Reproduce each line of the entries that carries "Lauderdale".

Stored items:
* * *

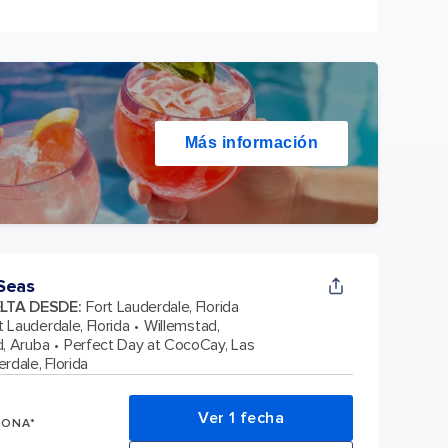
Más información
Seas
ELTA DESDE
:
Fort Lauderdale, Florida
t Lauderdale, Florida
Willemstad,
d, Aruba
Perfect Day at CocoCay, Las
rdale, Florida
Ver 1 fecha
SONA*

* * *

Exercise response —
Fort Lauderdale, Florida
t Lauderdale, Florida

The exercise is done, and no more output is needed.